■ Dataset entries:
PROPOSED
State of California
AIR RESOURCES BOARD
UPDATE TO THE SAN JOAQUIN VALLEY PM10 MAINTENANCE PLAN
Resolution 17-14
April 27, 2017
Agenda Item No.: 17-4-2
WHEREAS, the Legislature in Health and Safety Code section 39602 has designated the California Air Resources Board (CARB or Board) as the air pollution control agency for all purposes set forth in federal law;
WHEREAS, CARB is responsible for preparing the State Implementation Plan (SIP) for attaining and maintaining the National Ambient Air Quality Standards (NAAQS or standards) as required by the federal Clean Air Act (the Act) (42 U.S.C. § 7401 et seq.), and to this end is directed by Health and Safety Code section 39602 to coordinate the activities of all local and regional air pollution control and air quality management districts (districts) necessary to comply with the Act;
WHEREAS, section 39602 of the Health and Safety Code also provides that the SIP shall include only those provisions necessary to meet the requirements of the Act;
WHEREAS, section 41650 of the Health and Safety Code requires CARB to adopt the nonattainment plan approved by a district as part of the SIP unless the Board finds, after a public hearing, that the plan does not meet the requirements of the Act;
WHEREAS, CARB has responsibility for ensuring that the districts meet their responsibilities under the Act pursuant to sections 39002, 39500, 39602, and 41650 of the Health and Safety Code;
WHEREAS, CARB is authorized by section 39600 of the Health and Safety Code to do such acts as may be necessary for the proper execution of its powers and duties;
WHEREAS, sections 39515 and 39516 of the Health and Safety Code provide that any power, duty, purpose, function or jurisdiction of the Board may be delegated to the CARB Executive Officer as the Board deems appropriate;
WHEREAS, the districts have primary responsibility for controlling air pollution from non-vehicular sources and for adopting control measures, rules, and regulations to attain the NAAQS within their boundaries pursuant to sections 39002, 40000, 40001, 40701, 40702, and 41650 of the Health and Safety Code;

■ WORK ITEM: Copy all the records exactly so that no character differs from the source.

■ SOLUTION TO THIS TASK:
PROPOSED
State of California
AIR RESOURCES BOARD
UPDATE TO THE SAN JOAQUIN VALLEY PM10 MAINTENANCE PLAN
Resolution 17-14
April 27, 2017
Agenda Item No.: 17-4-2
WHEREAS, the Legislature in Health and Safety Code section 39602 has designated the California Air Resources Board (CARB or Board) as the air pollution control agency for all purposes set forth in federal law;
WHEREAS, CARB is responsible for preparing the State Implementation Plan (SIP) for attaining and maintaining the National Ambient Air Quality Standards (NAAQS or standards) as required by the federal Clean Air Act (the Act) (42 U.S.C. § 7401 et seq.), and to this end is directed by Health and Safety Code section 39602 to coordinate the activities of all local and regional air pollution control and air quality management districts (districts) necessary to comply with the Act;
WHEREAS, section 39602 of the Health and Safety Code also provides that the SIP shall include only those provisions necessary to meet the requirements of the Act;
WHEREAS, section 41650 of the Health and Safety Code requires CARB to adopt the nonattainment plan approved by a district as part of the SIP unless the Board finds, after a public hearing, that the plan does not meet the requirements of the Act;
WHEREAS, CARB has responsibility for ensuring that the districts meet their responsibilities under the Act pursuant to sections 39002, 39500, 39602, and 41650 of the Health and Safety Code;
WHEREAS, CARB is authorized by section 39600 of the Health and Safety Code to do such acts as may be necessary for the proper execution of its powers and duties;
WHEREAS, sections 39515 and 39516 of the Health and Safety Code provide that any power, duty, purpose, function or jurisdiction of the Board may be delegated to the CARB Executive Officer as the Board deems appropriate;
WHEREAS, the districts have primary responsibility for controlling air pollution from non-vehicular sources and for adopting control measures, rules, and regulations to attain the NAAQS within their boundaries pursuant to sections 39002, 40000, 40001, 40701, 40702, and 41650 of the Health and Safety Code;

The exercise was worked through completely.